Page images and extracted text
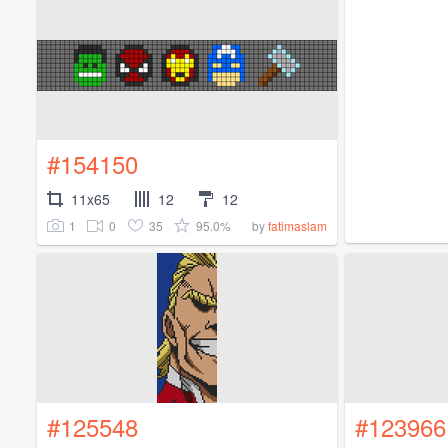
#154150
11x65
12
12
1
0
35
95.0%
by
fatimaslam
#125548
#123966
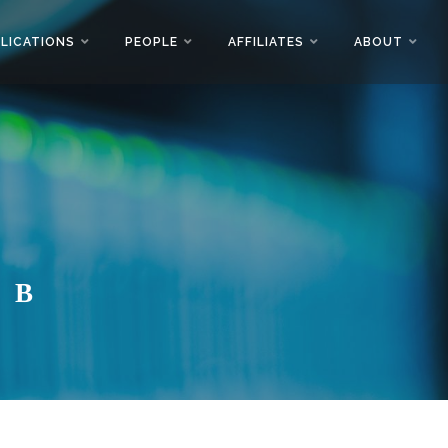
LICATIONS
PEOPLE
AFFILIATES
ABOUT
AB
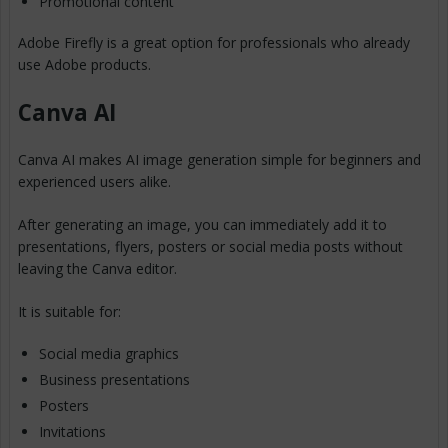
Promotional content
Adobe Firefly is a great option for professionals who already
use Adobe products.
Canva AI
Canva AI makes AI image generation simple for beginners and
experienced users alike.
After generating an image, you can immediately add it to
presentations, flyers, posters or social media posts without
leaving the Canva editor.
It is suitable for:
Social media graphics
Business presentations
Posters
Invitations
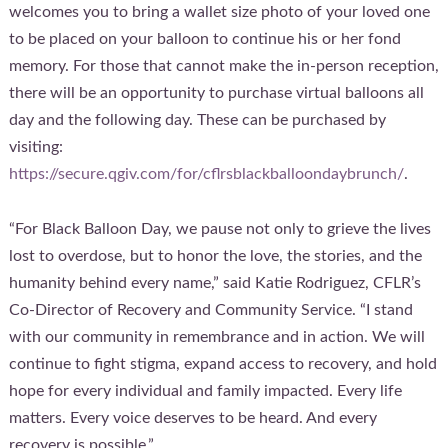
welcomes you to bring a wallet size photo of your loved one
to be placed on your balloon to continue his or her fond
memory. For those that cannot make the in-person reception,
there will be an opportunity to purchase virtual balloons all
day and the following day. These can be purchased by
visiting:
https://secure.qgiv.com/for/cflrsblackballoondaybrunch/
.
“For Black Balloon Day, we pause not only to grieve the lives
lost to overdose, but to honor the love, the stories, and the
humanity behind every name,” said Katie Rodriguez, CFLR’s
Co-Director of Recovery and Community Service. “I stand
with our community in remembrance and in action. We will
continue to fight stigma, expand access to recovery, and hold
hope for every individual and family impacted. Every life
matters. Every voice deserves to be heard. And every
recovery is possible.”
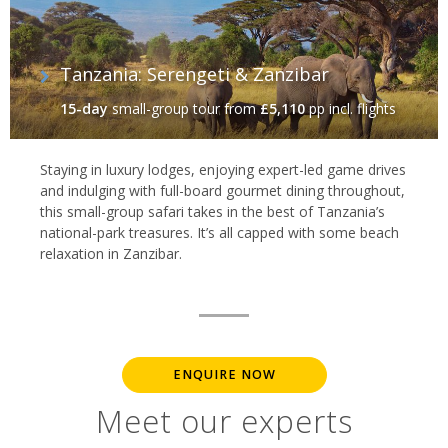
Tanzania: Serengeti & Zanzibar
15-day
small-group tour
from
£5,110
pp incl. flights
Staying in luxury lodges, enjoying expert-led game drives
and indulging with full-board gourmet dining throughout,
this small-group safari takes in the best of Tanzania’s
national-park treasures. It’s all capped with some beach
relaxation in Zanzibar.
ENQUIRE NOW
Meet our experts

__ABOUT THIS EXERCISE__
Where a picture appears, omit it; restate every other part of the entries word for word.

__ANSWER BOX__
#154150
11x65
12
12
1
0
35
95.0%
by
fatimaslam
#125548
#123966
LICATIONS
PEOPLE
AFFILIATES
ABOUT
AB
Promotional content
Adobe Firefly is a great option for professionals who already
use Adobe products.
Canva AI
Canva AI makes AI image generation simple for beginners and
experienced users alike.
After generating an image, you can immediately add it to
presentations, flyers, posters or social media posts without
leaving the Canva editor.
It is suitable for:
Social media graphics
Business presentations
Posters
Invitations
welcomes you to bring a wallet size photo of your loved one
to be placed on your balloon to continue his or her fond
memory. For those that cannot make the in-person reception,
there will be an opportunity to purchase virtual balloons all
day and the following day. These can be purchased by
visiting:
https://secure.qgiv.com/for/cflrsblackballoondaybrunch/
.
“For Black Balloon Day, we pause not only to grieve the lives
lost to overdose, but to honor the love, the stories, and the
humanity behind every name,” said Katie Rodriguez, CFLR’s
Co-Director of Recovery and Community Service. “I stand
with our community in remembrance and in action. We will
continue to fight stigma, expand access to recovery, and hold
hope for every individual and family impacted. Every life
matters. Every voice deserves to be heard. And every
recovery is possible.”
Tanzania: Serengeti & Zanzibar
15-day
small-group tour
from
£5,110
pp incl. flights
Staying in luxury lodges, enjoying expert-led game drives
and indulging with full-board gourmet dining throughout,
this small-group safari takes in the best of Tanzania’s
national-park treasures. It’s all capped with some beach
relaxation in Zanzibar.
ENQUIRE NOW
Meet our experts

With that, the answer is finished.